The process itself seems to … not invite, but really just beg for mistakes:

I was stunned to see spinning conveyor wheels, whizzing hundreds of ballots past “counters,” who struggled to mark, on a tally sheet, each voter’s selection for the presidential and Senate races. They had only a few seconds to record what they saw. Occasionally, I saw a counter look up, realize they missed a ballot and then grab the wheel to stop it.

And despite the fact that actual equipment exists for doing election audits, the Cyber Ninja auditors are kind of just … doing what they want with what they want.

At the forensics tables, auditors took a photo of each ballot using a camera suspended by a frame, then passed the ballot to someone operating a lightbox with four microscope cameras attached. This was a huge deviation from the norm. Usually, all equipment that election officials use to handle a ballot—from creating to scanning to tallying it—has been federally tested and certified; often, states will conduct further tests before their jurisdictions accept the machines. It jarred me to see volunteers using this untested, uncertified equipment on ballots, claiming that the images would be used at some point in the future for an electronic re-tally.

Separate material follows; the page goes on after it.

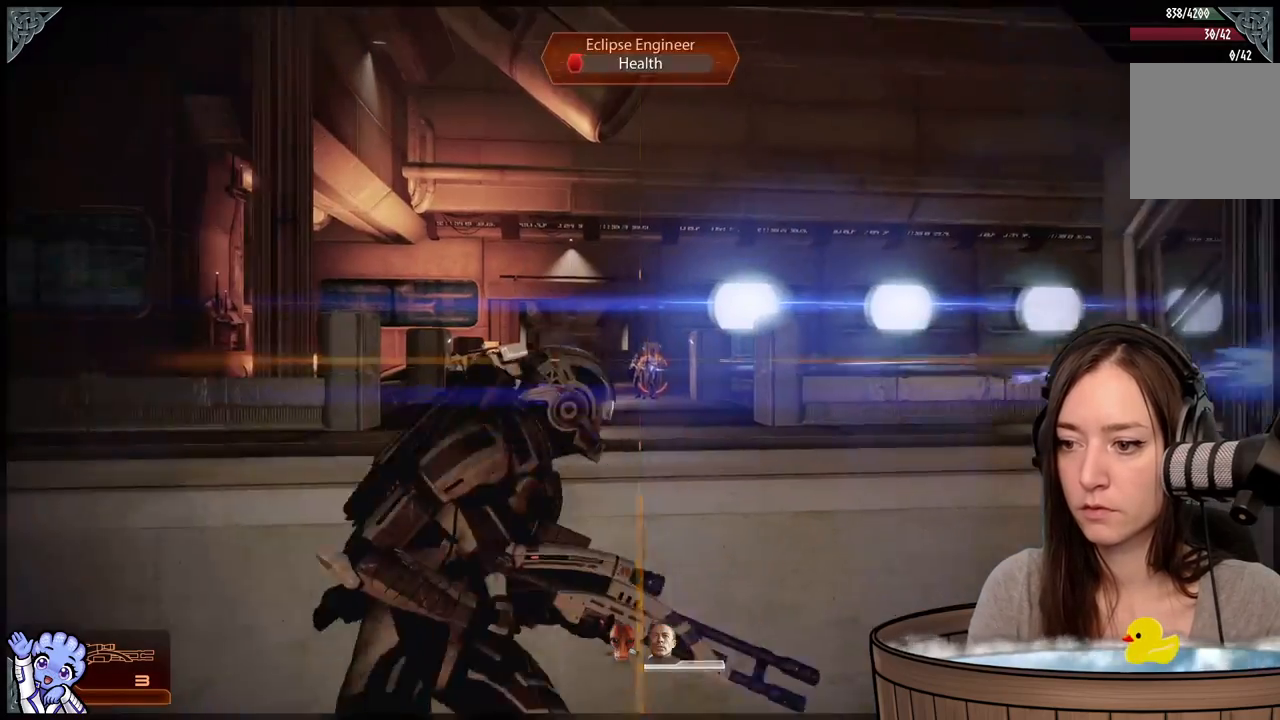
{"buttons": ["L2"], "left_stick": "center", "right_stick": "right", "events": [[17, "right_stick", "down-left"], [167, "right_stick", "center"], [267, "L2", "down"], [333, "right_stick", "right"]]}
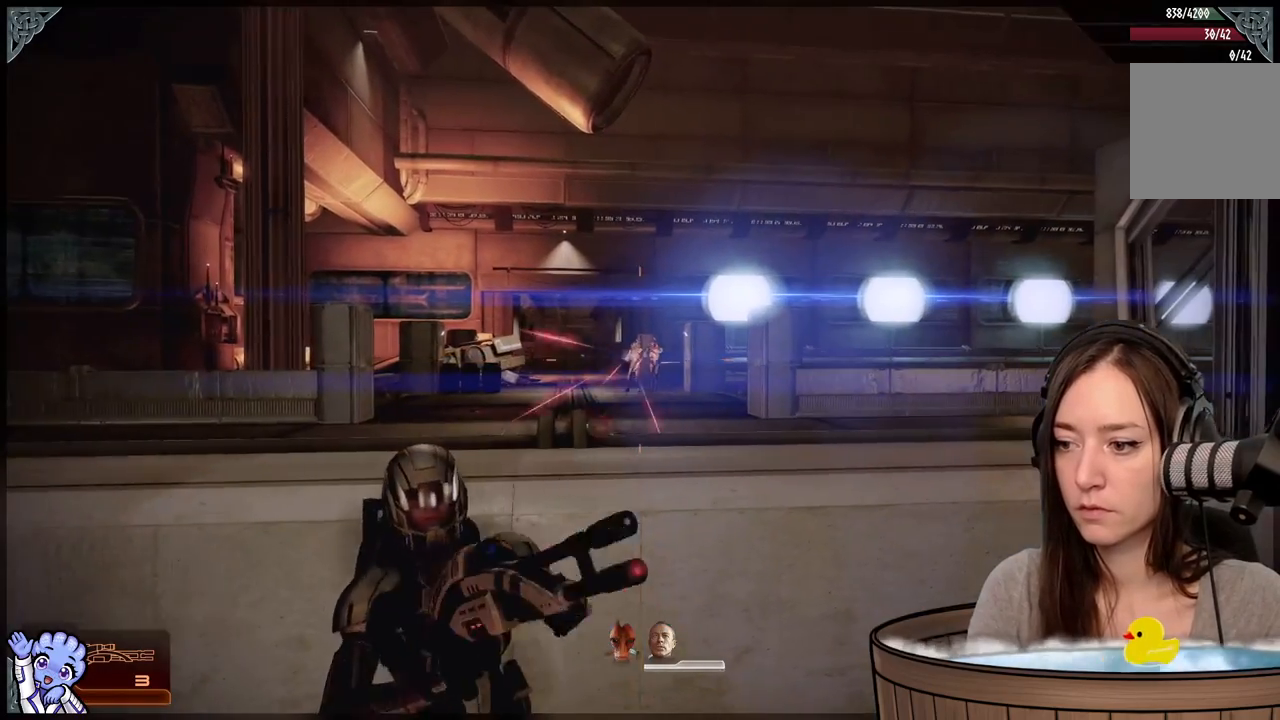
{"buttons": ["L2"], "left_stick": "center", "right_stick": "center", "events": [[183, "right_stick", "center"]]}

  • Morrell was also distraught about shifting procedures—they would change “almost daily,” despite the fact that the consistency required by a legitimate audit should preclude any shifts in practices in the middle of the process.

This is not an audit.

  • Also, now Maricopa County has to buy new voting machines.
    • Because this “Cyber Ninjas” firm is actually a bunch of pro-Trump conservatives doing Tae Bo in footie pajamas, Secretary of State Katie Hobbs has “grave concerns regarding the the security and integrity of these machines,” saying that the chain of custody had been irrevocably “compromised.”
      • Consequently, she’s decided that any voting machines that have been in Cyber Ninjas’ spectacularly incapable hands are no longer safe to use in future elections, which seems extremely fair.
  • Additionally, the GOP-controlled Maricopa County Board of Supervisors is now publicly feuding with the GOP-controlled Arizona state Senate over this debacle, so that’s fun and will no doubt lead to a constructive resolutio

… sorry I’m laughing too hard to finish writing that sentence

Stay tuned!

America: And finally, let’s wrap with a little bit of good special election news.

Welp, that’s a wrap for this week. Time to don a Raspberry Beret and peel out in my Little Red Corvette (lol jk it’s an old Corolla).

Go on, though—U Got the Look, so rock those Diamonds and Pearls and, if you’re vaccinated, find somebody to Kiss.

Regardless, you should go ahead and Gett Off early. Just print this out and show it to your boss, she’ll probably say, “Take Me With You.”